Ideas about the transcriptional control of development are largely based on two-dimensional snapshots of gene expression that ignore the continuously changing, three-dimensional nature of the embryo. A new high-throughput approach now brings us closer to a fuller understanding of how transcription-factor networks control fruitfly development in the context of embryonic morphology.
As part of the Berkeley Drosophila Transcription Network Project, Luengo Hendriks and colleagues developed a method that allows simultaneous quantitative visualization of gene expression and cellular-level morphological analysis in whole embryos. They focused their approach on blastoderm-stage Drosophila melanogaster embryos, in which transcriptional regulatory networks have been thoroughly investigated. Fixed embryos were fluorescently stained for mRNA expression and nuclear location, sorted by developmental stage, and imaged from whatever orientation they happened to be lying in, allowing a three-dimensional profile to be built up.

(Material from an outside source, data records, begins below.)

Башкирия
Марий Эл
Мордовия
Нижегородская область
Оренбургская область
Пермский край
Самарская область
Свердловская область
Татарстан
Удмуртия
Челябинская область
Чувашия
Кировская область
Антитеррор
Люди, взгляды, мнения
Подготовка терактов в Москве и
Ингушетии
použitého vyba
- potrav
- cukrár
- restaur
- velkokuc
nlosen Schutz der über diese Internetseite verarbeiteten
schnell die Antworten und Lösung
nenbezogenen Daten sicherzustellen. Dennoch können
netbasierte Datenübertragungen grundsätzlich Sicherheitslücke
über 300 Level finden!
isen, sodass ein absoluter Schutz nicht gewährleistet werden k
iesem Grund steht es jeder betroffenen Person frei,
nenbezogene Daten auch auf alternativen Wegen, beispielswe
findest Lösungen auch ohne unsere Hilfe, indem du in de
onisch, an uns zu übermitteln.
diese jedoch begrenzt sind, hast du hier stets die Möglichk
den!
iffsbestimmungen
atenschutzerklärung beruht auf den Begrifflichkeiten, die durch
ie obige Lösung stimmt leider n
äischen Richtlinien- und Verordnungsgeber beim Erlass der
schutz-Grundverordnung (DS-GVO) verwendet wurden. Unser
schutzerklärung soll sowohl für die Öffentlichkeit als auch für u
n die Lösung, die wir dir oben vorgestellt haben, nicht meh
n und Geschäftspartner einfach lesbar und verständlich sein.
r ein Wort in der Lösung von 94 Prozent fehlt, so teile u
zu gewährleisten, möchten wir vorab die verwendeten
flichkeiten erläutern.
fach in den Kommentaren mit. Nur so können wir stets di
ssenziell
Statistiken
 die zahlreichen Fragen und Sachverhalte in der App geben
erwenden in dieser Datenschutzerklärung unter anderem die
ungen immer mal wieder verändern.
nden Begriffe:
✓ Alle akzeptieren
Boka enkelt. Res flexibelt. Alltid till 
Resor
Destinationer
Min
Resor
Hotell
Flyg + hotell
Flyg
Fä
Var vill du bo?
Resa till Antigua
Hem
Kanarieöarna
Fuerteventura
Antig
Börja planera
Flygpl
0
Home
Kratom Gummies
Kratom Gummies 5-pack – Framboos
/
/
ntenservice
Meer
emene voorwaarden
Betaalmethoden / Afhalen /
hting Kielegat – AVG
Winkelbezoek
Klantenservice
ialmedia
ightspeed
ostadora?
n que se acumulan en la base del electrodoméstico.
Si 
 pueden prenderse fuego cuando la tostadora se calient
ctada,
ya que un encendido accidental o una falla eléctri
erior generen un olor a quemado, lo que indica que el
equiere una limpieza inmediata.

Working with whole embryos presented challenges in generating high-quality images. Careful optimization of fixation, staining and mounting conditions was crucial to the success of the approach, as was the use of two-photon laser-scanning microscopy (which improves optical penetration and resolution, and reduces signal attenuation). Another important feature was the method that the authors used for image analysis. They converted the large data files for each image into a specially developed format that they termed a PointCloud, which compressed the file to a manageable size while retaining detailed information about morphology and gene expression.
Luengo Hendriks and colleagues initially tested their method on 1,282 embryos, looking at the mRNA levels of 22 developmental control genes, which form the first levels of the transcriptional hierarchy that governs anterior–posterior and dorsal–ventral patterning. The authors have made their imaging data publicly available for others to use.
Together with an accompanying study by Keränen et al., this work provides some interesting new insights into the developmental functioning of transcription factors. For example, the authors were able to model how a combination of morphological movements and regulatory interactions between genes determines the precise boundaries of pair-rule gene expression stripes and provides a basis for interaction between the two main body axes.
Despite focusing on a narrow developmental time window and a small number of genes that have already been well studied, this approach has provided new biological information. The extension of this method to many more genes and a wider range of embryonic stages should add another dimension to our understanding of development in the fruitfly.